Kettlebell Renegade Row Gif
Target Muscle Group:
Latissimus Dorsi (Lats)
Equipment Required
Kettlebell
Experience Level:
Beginner
Secondary Muscles
Triceps, Rhomboids, Upper Traps
Ideal sets & reps:
3 sets of 8 reps

Benefits

  • 1. Balancing on one arm while rowing with the other requires coordination, helping improve overall body control.
  • 2. Strengthening the back and core muscles can contribute to better posture and reduced risk of back pain or injury.
  • 3. It mimics real-life movements like lifting and carrying, enhancing functional upper body strength that can be applied in daily activities.
  • 4. The Renegade Row demands significant core engagement to maintain a plank position while lifting the kettlebells, leading to improved core strength and stability.
  • 5.This exercise targets multiple muscle groups simultaneously, including the back, shoulders, chest, core, and arms, making it highly efficient for total body strength development.

Instructions

  • 1. Begin in a high plank position with a kettlebell under each hand.

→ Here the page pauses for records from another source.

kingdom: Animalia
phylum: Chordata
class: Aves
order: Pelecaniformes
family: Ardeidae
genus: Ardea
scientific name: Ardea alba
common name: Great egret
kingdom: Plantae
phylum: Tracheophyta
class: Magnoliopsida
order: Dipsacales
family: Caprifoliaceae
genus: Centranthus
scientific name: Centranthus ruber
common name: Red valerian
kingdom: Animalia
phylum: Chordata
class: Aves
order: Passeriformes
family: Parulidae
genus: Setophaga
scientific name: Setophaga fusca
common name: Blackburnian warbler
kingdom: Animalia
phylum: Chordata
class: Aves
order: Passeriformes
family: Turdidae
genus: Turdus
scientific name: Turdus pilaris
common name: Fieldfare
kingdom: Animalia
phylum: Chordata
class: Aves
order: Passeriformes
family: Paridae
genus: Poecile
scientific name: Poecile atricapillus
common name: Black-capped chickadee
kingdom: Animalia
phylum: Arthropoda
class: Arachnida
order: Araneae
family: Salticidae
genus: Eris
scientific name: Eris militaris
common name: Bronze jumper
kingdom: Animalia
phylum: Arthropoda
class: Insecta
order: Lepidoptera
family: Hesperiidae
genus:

Your hands should align with your shoulders, and your body should form a straight line from head to heels.
  • 2. Engage your core muscles to maintain a stable plank position. Avoid arching your back or letting your hips sag. Lift one kettlebell off the ground by bending your elbow and retracting your shoulder blade
  • 3. Keeping your elbow close to your body. Lower the kettlebell back to the ground with control. Repeat the rowing motion with the opposite arm.
  • 4. Inhale as you lower the kettlebell to the ground. Exhale as you lift the kettlebell and engage your back and core muscles.
  • 5. Perform the desired number of repetitions for each arm. A common range is 8-12 repetitions per arm.

Points to remember

  • 1. Lift and lower the kettlebells with control. Avoid using momentum or swinging motions, as this can lead to loss of balance and potential injury.
  • 2. Keep your elbows close to your body while rowing the kettlebells. This engages the back muscles effectively and reduces strain on the shoulders.
  • 3. Focus on proper breathing. Inhale as you lower the kettlebell to the ground and exhale as you lift it. This helps stabilize your core and maintain control.
  • 4. Choose kettlebells that challenge you but allow you to maintain proper form. Starting with lighter weights and progressing to heavier ones is a good approach.
  • 5. Maintain a neutral neck position by looking down at the ground, a few inches in front of your hands. Avoid craning your neck up or tucking your chin too close to your chest.

Popular Questions

  • Q1. What are the muscles worked by kettlebell renegade row ?
  • A1. The Kettlebell Renegade Row is a highly effective compound exercise that primarily targets the lats and core muscles while involving several secondary muscles for stability and support including the triceps, rhomboids, core muscles and shoulder stabalizers.
  • Q2. What are the best kettlebell renegade row alternative ?
  • A2. Alternative exercises to the Kettlebell Renegade Row include the Dumbbell Renegade Row, Push-Up with Row, Plank Rows, Single-Arm Dumbbell Rows, and TRX Rows. These exercises target similar muscle groups, such as the lats and core, providing variety in your workout routine.
  • Q3. What are the benefits of doing kettlebell renegade row ?
  • A3. The Kettlebell Renegade Row offers a full-body workout, strengthening multiple muscle groups including the core, shoulders, and lats. It enhances functional strength, coordination, and posture, making it a versatile exercise choice for improved overall fitness.